Sejak pertama duduk di restoran ini, Nona sudah merasa tidak tenang. Beberapa kali dia melihat pengunjung langganannya di tempat yang sama. Sedangkan setahu Nona, pelanggan setia Alamanda sebagian besar adalah teman-teman Laras. Jadi kalau sampai mereka tahu dan menceritakan apa yang mereka lihat malam ini, itu bukanlah sebuah berita kecil.
“Bisakah kita segera pulang, Pak? Saya lelah sekali.”
Bukannya segera mengikuti keinginan Nona, Febrian justru menyandarkan punggungnya dengan tenang kemudian mengusap dagunya yang kasar oleh cambang yang baru saja tumbuh.
“Kenapa kamu selalu berusaha menghindari saya?” tanya Febrian tanpa memedulikan keinginan Nona. “Kamu terlihat sangat menjaga jarak dengan saya.”
Astaga, mengapa masih mempertanyakan itu? Bukankah tanpa bertanyapun seharusnya Febrian paham mengapa Nona selalu menghindarinya? Atau Febrian hanya ingin mengujinya saja?
“Bukankah memang begitu seharusnya hubungan antara atasan dan bawahan?” Nona merasa tertantang untuk menjawabnya. “Ada batas-batas tertentu yang tidak boleh saya langkahi.”
“Saya akan bilang,” Febrian menelan ludah. “Pemikiranmu terhadap saya tidaklah salah.”
Nona seakan menahan nafas saat mendengarnya. Jadi benar? Lelaki ini tertarik padanya? “Karena itu saya tidak ingin ada perubahan apapun.”

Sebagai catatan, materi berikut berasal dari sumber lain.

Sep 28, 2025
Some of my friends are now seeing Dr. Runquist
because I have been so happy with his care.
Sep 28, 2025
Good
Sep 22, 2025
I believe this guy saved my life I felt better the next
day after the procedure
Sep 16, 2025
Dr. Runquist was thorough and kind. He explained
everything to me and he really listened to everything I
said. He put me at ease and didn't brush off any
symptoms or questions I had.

Febrian mengawasinya cukup lama. Dia menilai dengan pasti wanita seperti apa yang begitu menggugah minatnya selama hampir lima bulan ini. Dia tidak ingat pasti apa yang membuatnya tertarik pada Nona. Dia hanya ingat dengan senyum tulus dan lembut yang dilayangkan gadis itu saat pertama mengenalkan diri.
“Kamu tahu rumah tangga saya sedang bermasalah?”
“Maaf, Pak. Saya tidak ingin mencampuri masalah rumah tangga Bu Laras. Lagi pula saya juga tidak ingin tahu.”
“Tapi saya ingin kamu tahu.”
“Untuk apa saya harus tahu? Permasalahan rumah tangga Bapak tidak ada sangkut pautnya dengan saya.”
“Sekarang menyangkut kamu pula.”
Nona melebarkan mulutnya karena tidak percaya dengan apa yang didengarnya. Ada sangkut pautnya dengan dirinya? “Mengapa ada sangkut pautnya dengan saya?”
“Karena saya tertarik padamu.”
Belum habis kekagetan Nona dengan pernyataan jujur Febrian, Nona menjadi panik bukan main ketika dia mendengar suara yang tidak asing lagi menggema di telinganya.
“Mas Febri.”
Itu suara Laras. Nona yakin sekali. Dia tidak akan salah didengar. Nona segera menoleh ke belakang dan melihat seraut wajah cantik sedang tersenyum manis kepadanya.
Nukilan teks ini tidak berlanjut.